▶ **Your assignment**: Instruction for the data below: set down exactly the lines from the line with "лабораторному центрі Міністерства" to the line with "з Івано-Франківська на морський курорт.", inclusive, and no others.

---------- Information ----------

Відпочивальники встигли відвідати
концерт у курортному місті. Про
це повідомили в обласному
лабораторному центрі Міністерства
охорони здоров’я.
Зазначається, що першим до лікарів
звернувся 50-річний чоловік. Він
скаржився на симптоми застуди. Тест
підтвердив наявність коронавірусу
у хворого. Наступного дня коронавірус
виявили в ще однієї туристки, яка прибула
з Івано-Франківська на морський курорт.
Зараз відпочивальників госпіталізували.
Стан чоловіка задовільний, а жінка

----------

▶ **Result of this exercise**:
лабораторному центрі Міністерства
охорони здоров’я.
Зазначається, що першим до лікарів
звернувся 50-річний чоловік. Він
скаржився на симптоми застуди. Тест
підтвердив наявність коронавірусу
у хворого. Наступного дня коронавірус
виявили в ще однієї туристки, яка прибула
з Івано-Франківська на морський курорт.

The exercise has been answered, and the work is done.